[Stored records]
* begin *

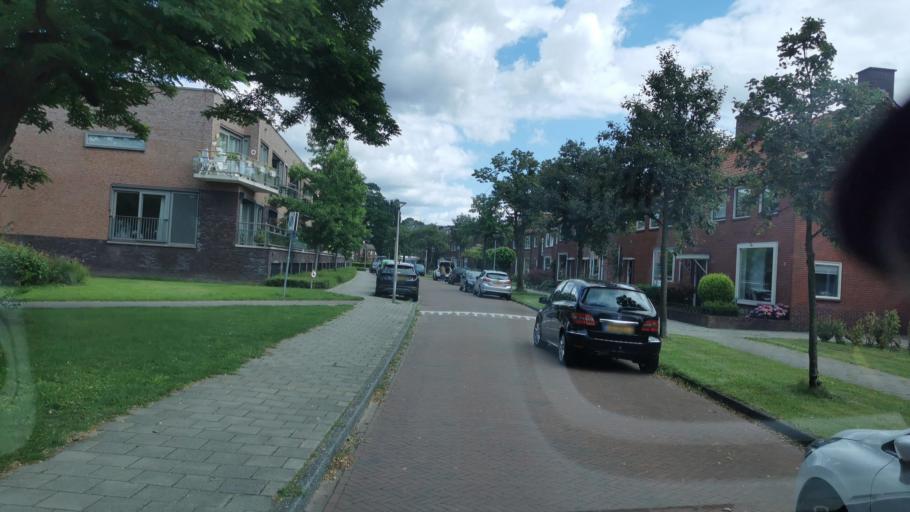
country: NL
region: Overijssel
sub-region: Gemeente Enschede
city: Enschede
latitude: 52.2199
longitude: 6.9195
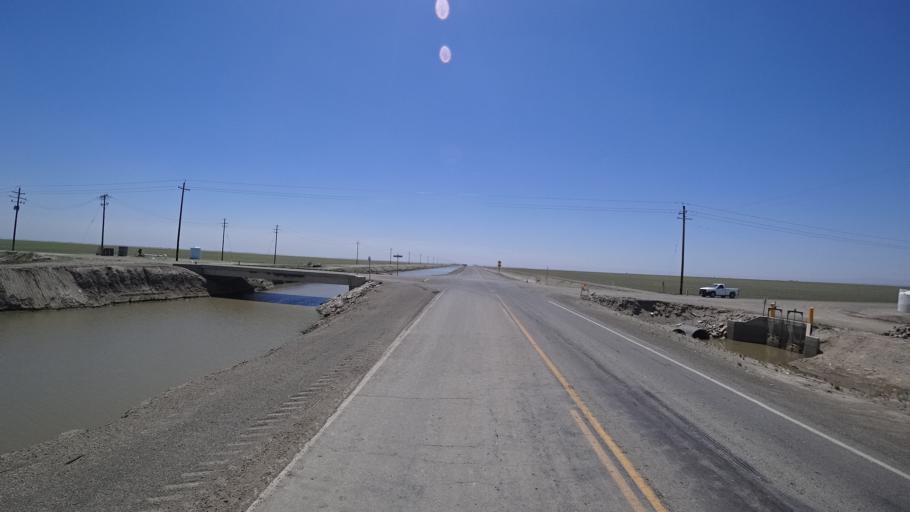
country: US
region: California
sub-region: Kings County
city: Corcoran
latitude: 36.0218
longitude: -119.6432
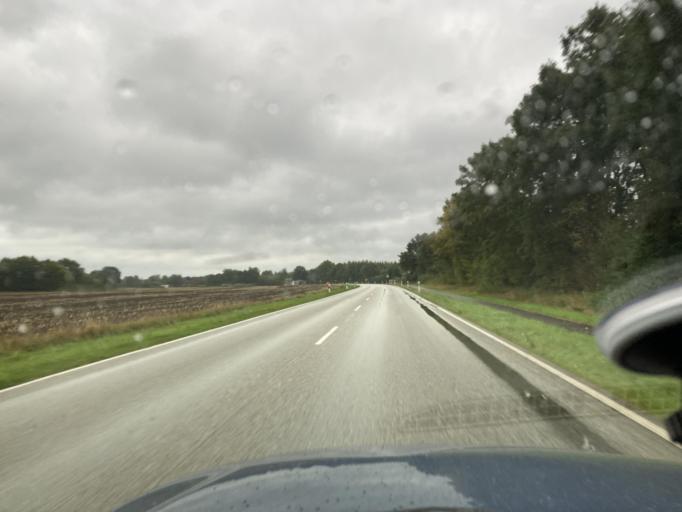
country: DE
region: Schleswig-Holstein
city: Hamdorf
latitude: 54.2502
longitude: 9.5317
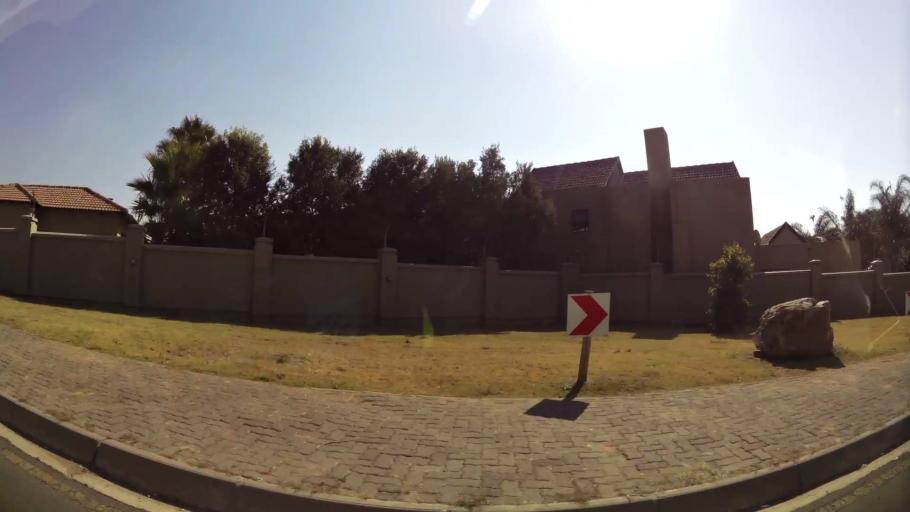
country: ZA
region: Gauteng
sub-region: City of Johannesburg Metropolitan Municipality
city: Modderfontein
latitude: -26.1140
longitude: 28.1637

* end *

__TASK DETAILS__: Copy every line of the material above word for word, leaving out the pictures.

__RESULT OF THE TASK__:
country: NL
region: Overijssel
sub-region: Gemeente Enschede
city: Enschede
latitude: 52.2199
longitude: 6.9195
country: US
region: California
sub-region: Kings County
city: Corcoran
latitude: 36.0218
longitude: -119.6432
country: DE
region: Schleswig-Holstein
city: Hamdorf
latitude: 54.2502
longitude: 9.5317
country: ZA
region: Gauteng
sub-region: City of Johannesburg Metropolitan Municipality
city: Modderfontein
latitude: -26.1140
longitude: 28.1637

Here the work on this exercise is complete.